BoE’s stress test results show major UK banks resilient

The Bank of England’s (BoE) 2021 solvency stress test (SST) shows the major UK banks are resilient to a severe path for the economy in 2021–25 on top of the economic shock associated with the pandemic that occurred in 2020. These results support the FPC’s judgement that the system is resilient to outcomes for the economy that are much more severe than the Monetary Policy Committee’s (MPC’s) central forecast. Eight major banks are included in the test including, for the first time, Virgin Money UK.

Bank resilience in the test reflects a strong end-2020 starting point, with an aggregate Common Equity Tier 1 (CET1) capital ratio of 15.9%, and Tier 1 leverage ratio of 5.7% (excluding the software asset benefit that is due to expire at the start of 2022). That robust starting position is in part due to the build-up of capital since the global financial crisis, reflecting post-crisis reforms including higher capital requirements. Further support to capital ratios was provided by actions taken during 2020 by the banks, the BoE, including the PRA, and public authorities more broadly in response to the pandemic. These actions included the banks’ cancellation of final 2019 dividends.

• _Information supplied_:
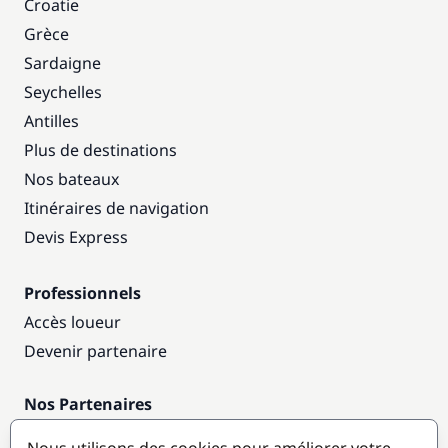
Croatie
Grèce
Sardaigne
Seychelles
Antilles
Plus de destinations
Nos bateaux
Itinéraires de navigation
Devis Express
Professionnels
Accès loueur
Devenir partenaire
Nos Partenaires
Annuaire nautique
* * *
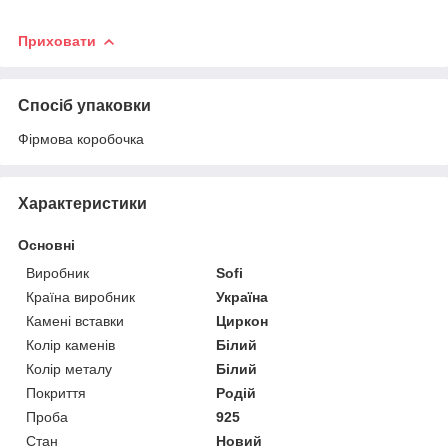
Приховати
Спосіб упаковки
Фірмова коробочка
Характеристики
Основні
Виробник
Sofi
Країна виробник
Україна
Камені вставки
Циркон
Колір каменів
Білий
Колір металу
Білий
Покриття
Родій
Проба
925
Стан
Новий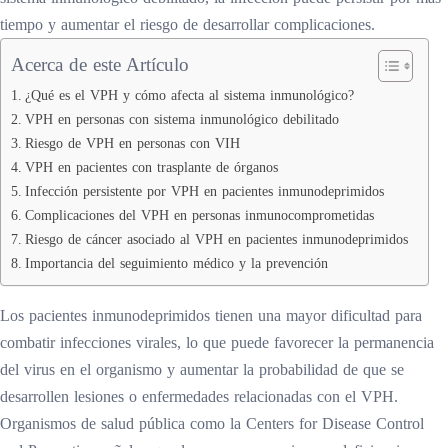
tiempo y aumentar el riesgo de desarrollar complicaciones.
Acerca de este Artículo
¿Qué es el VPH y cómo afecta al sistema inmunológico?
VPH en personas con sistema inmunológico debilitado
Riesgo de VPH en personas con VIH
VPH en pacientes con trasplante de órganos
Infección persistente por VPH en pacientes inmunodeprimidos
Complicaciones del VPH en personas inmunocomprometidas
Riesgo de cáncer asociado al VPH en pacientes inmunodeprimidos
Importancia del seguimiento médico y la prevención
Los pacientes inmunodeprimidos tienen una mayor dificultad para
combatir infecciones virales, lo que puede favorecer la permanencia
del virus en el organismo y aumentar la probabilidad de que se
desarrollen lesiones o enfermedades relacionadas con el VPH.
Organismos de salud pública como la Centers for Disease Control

• _Questions to answer_:
A. Write out the passage of the stress test article starting with "Bank resilience in" and going on through "final 2019 dividends.".
B. List every abbreviation that the stress test article introduces in parentheses right after its full name, together with that full name.
C. Continue the article on the Bank of England stress test from the point where it stops.
The data has nothing to do with the article on the Bank of England stress test.

• _Task-by-task outputs_:
A.
Bank resilience in the test reflects a strong end-2020 starting point, with an aggregate Common Equity Tier 1 (CET1) capital ratio of 15.9%, and Tier 1 leverage ratio of 5.7% (excluding the software asset benefit that is due to expire at the start of 2022). That robust starting position is in part due to the build-up of capital since the global financial crisis, reflecting post-crisis reforms including higher capital requirements. Further support to capital ratios was provided by actions taken during 2020 by the banks, the BoE, including the PRA, and public authorities more broadly in response to the pandemic. These actions included the banks’ cancellation of final 2019 dividends.

B.
- Bank of England (BoE)
- solvency stress test (SST)
- Monetary Policy Committee (MPC)
- Common Equity Tier 1 (CET1)

C.
The major UK banks’ aggregate CET1 capital ratio falls by 5.5 percentage points in the stress to a low point of 10.5%. A significant driver of this reduction is credit impairments, and the majority of these occur on UK-based lending. This low point compares to a 7.6% ‘reference rate’, which comprises banks’ minimum requirements and systemic buffers, and is adjusted to account for the impact of International Financial Reporting Standard 9 (IFRS 9). The aggregate Tier 1 leverage ratio low point of 4.8% is also above the reference rate of 3.7%. All eight participating banks remain above their reference rates for both CET1 capital and Tier 1 leverage ratios.